**Your assignment**
Count the lines of the records that contain the string "script", treating uppercase and lowercase as distinct, and give only the number.

**Supplied entries**
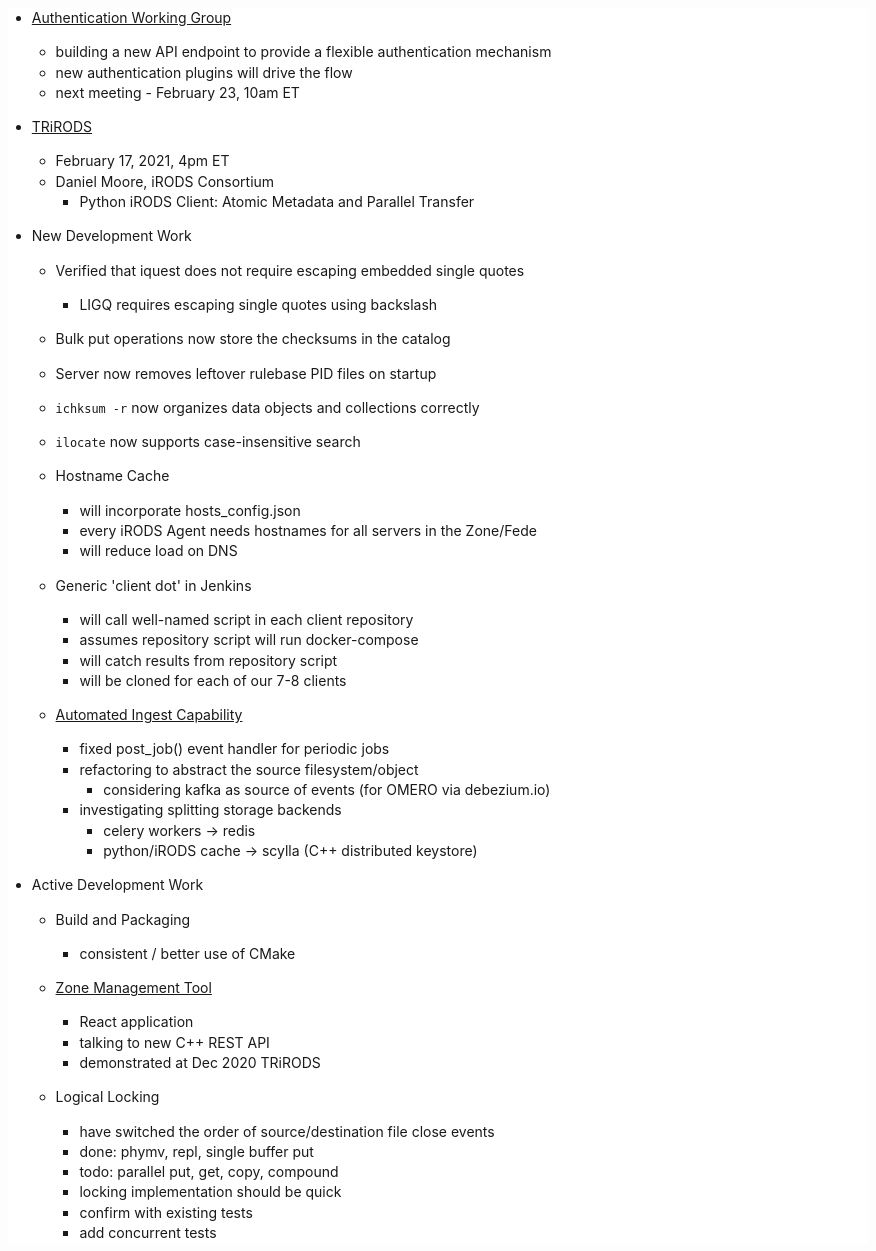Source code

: - [Authentication Working Group](https://github.com/irods-contrib/irods_working_group_authentication)

    - building a new API endpoint to provide a flexible authentication mechanism
    - new authentication plugins will drive the flow
    - next meeting - February 23, 10am ET

- [TRiRODS](https://irods.org/trirods)

    - February 17, 2021, 4pm ET
    - Daniel Moore, iRODS Consortium
        - Python iRODS Client: Atomic Metadata and Parallel Transfer

- New Development Work

    - Verified that iquest does not require escaping embedded single quotes
        - LIGQ requires escaping single quotes using backslash

    - Bulk put operations now store the checksums in the catalog

    - Server now removes leftover rulebase PID files on startup

    - `ichksum -r` now organizes data objects and collections correctly

    - `ilocate` now supports case-insensitive search

    - Hostname Cache
        - will incorporate hosts_config.json
        - every iRODS Agent needs hostnames for all servers in the Zone/Fede
        - will reduce load on DNS

    - Generic 'client dot' in Jenkins
        - will call well-named script in each client repository
        - assumes repository script will run docker-compose
        - will catch results from repository script
        - will be cloned for each of our 7-8 clients

    - [Automated Ingest Capability](https://github.com/irods/irods_capability_automated_ingest)
        - fixed post_job() event handler for periodic jobs
        - refactoring to abstract the source filesystem/object
            - considering kafka as source of events (for OMERO via debezium.io)
        - investigating splitting storage backends
            - celery workers -> redis
            - python/iRODS cache -> scylla (C++ distributed keystore)

- Active Development Work

    - Build and Packaging
        - consistent / better use of CMake

    - [Zone Management Tool](https://github.com/irods/irods_client_zone_management_tool)
        - React application
        - talking to new C++ REST API
        - demonstrated at Dec 2020 TRiRODS

    - Logical Locking
        - have switched the order of source/destination file close events
        - done: phymv, repl, single buffer put
        - todo: parallel put, get, copy, compound
        - locking implementation should be quick
        - confirm with existing tests
        - add concurrent tests

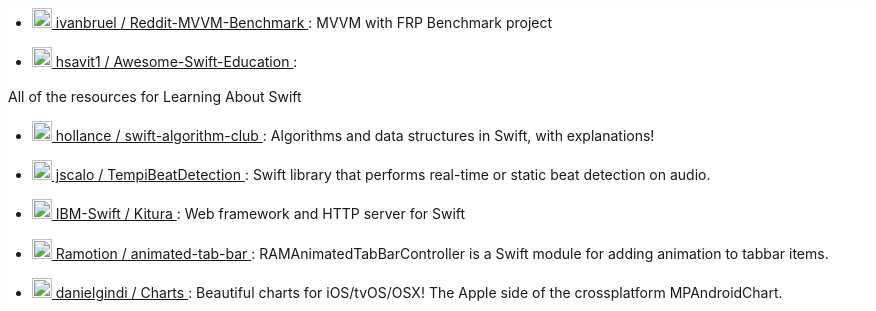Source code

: * <img src='https://avatars0.githubusercontent.com/u/4968178?v=3&s=40' height='20' width='20'>[
      ivanbruel
      /
      Reddit-MVVM-Benchmark
](https://github.com/ivanbruel/Reddit-MVVM-Benchmark): 
      MVVM with FRP Benchmark project
    
* <img src='https://avatars0.githubusercontent.com/u/5156236?v=3&s=40' height='20' width='20'>[
      hsavit1
      /
      Awesome-Swift-Education
](https://github.com/hsavit1/Awesome-Swift-Education): 
      
 All of the resources for Learning About Swift
    
* <img src='https://avatars0.githubusercontent.com/u/346853?v=3&s=40' height='20' width='20'>[
      hollance
      /
      swift-algorithm-club
](https://github.com/hollance/swift-algorithm-club): 
      Algorithms and data structures in Swift, with explanations!
    
* <img src='https://avatars2.githubusercontent.com/u/2917357?v=3&s=40' height='20' width='20'>[
      jscalo
      /
      TempiBeatDetection
](https://github.com/jscalo/TempiBeatDetection): 
      Swift library that performs real-time or static beat detection on audio.
    
* <img src='https://avatars2.githubusercontent.com/u/5191832?v=3&s=40' height='20' width='20'>[
      IBM-Swift
      /
      Kitura
](https://github.com/IBM-Swift/Kitura): 
      Web framework and HTTP server for Swift
    
* <img src='https://avatars1.githubusercontent.com/u/5435782?v=3&s=40' height='20' width='20'>[
      Ramotion
      /
      animated-tab-bar
](https://github.com/Ramotion/animated-tab-bar): 
      RAMAnimatedTabBarController is a Swift module for adding animation to tabbar items. 
    
* <img src='https://avatars1.githubusercontent.com/u/366926?v=3&s=40' height='20' width='20'>[
      danielgindi
      /
      Charts
](https://github.com/danielgindi/Charts): 
      Beautiful charts for iOS/tvOS/OSX! The Apple side of the crossplatform MPAndroidChart.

**Answer to this problem**
3